L'episodio è avvenuto nei giorni scorsi, quando il cittadino si è presentato in caserma per denunciare il raggiro appena subito. I criminali sono riusciti a indurre la vittima in errore, facendole effettuare le operazioni bancarie verso un conto corrente fittizio.
Tecnica del "Caller ID Spoofing": come funziona
Il successo iniziale della truffa è stato possibile grazie all'uso del cosiddetto «Caller ID Spoofing». Si tratta di un software che permette di manipolare l'identificativo del chiamante, facendo apparire sul display del telefono della vittima il numero reale della banca.
Questa tecnica mira a ingannare la persona, abbassando le sue difese e creando un falso senso di urgenza. I truffatori spesso paventano problemi di sicurezza sul conto per spingere la vittima a spostare denaro in modo «cautelativo».

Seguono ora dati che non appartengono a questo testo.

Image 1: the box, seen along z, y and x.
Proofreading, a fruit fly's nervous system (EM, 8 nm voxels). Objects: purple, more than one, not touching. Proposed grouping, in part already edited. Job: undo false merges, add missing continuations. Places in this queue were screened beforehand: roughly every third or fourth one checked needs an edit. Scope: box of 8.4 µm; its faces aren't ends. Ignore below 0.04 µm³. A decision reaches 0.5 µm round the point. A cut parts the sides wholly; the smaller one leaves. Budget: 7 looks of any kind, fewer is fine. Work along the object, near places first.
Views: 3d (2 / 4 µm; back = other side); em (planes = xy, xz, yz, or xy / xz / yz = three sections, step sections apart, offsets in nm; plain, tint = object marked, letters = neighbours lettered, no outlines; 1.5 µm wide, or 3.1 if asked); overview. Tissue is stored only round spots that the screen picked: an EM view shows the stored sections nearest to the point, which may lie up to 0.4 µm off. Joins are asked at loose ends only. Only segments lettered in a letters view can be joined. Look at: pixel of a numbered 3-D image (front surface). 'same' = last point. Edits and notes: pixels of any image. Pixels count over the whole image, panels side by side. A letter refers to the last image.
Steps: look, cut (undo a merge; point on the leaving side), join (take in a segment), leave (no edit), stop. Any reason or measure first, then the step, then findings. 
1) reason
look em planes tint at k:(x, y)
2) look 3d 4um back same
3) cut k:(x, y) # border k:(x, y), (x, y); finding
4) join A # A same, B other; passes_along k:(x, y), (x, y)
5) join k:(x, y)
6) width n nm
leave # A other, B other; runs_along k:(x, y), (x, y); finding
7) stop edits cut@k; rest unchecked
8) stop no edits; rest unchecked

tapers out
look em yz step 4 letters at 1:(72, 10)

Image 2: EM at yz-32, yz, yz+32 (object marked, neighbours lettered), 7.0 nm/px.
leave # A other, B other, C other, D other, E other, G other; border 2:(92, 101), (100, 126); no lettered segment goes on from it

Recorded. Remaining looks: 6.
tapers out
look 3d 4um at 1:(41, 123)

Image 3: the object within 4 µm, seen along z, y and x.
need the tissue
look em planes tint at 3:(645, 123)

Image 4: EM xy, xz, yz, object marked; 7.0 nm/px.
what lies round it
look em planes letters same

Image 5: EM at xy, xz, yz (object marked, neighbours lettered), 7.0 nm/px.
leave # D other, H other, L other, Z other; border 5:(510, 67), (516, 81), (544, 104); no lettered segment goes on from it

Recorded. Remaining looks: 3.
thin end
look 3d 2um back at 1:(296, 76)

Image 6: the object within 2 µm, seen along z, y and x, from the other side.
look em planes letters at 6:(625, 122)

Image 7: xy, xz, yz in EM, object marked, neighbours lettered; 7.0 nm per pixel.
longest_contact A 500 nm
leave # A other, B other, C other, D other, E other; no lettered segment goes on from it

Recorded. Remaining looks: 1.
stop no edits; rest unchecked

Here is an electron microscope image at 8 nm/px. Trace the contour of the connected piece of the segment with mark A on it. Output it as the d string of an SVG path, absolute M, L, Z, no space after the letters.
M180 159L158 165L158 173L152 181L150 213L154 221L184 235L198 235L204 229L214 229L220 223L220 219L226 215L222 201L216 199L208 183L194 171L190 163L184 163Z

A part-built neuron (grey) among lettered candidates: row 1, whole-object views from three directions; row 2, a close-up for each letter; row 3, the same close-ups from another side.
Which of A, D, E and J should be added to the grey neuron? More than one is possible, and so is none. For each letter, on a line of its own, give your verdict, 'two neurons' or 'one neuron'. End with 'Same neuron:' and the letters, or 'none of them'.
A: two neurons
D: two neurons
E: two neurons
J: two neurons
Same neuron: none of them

L'importanza della segnalazione e il blocco delle somme
Le indagini hanno rivelato che la società indicata come beneficiaria dei bonifici era, a sua volta, vittima di un uso indebito della propria denominazione. La prontezza del pensionato nel segnalare l'accaduto ai Carabinieri è stata fondamentale.
La comunicazione immediata ha permesso ai militari di attivare le procedure d'urgenza con gli istituti di credito. L'azione coordinata ha portato al blocco delle operazioni e allo storno della somma di 98.000 euro, salvando così i risparmi del cittadino.
Consigli dei Carabinieri per evitare truffe
Le forze dell'ordine raccomandano la massima attenzione per prevenire questi raggiri. È importante diffidare sempre dalle richieste telefoniche di bonifici, poiché le banche non chiedono mai di spostare denaro su conti terzi per motivi di sicurezza.
Inoltre, non bisogna fidarsi ciecamente del numero visualizzato sul display, poiché può essere facilmente camuffato. In caso di dubbi, è consigliabile riagganciare e contattare direttamente la propria banca o il Numero Unico di Emergenza 112.
Sono in corso le indagini per identificare i responsabili della tentata truffa.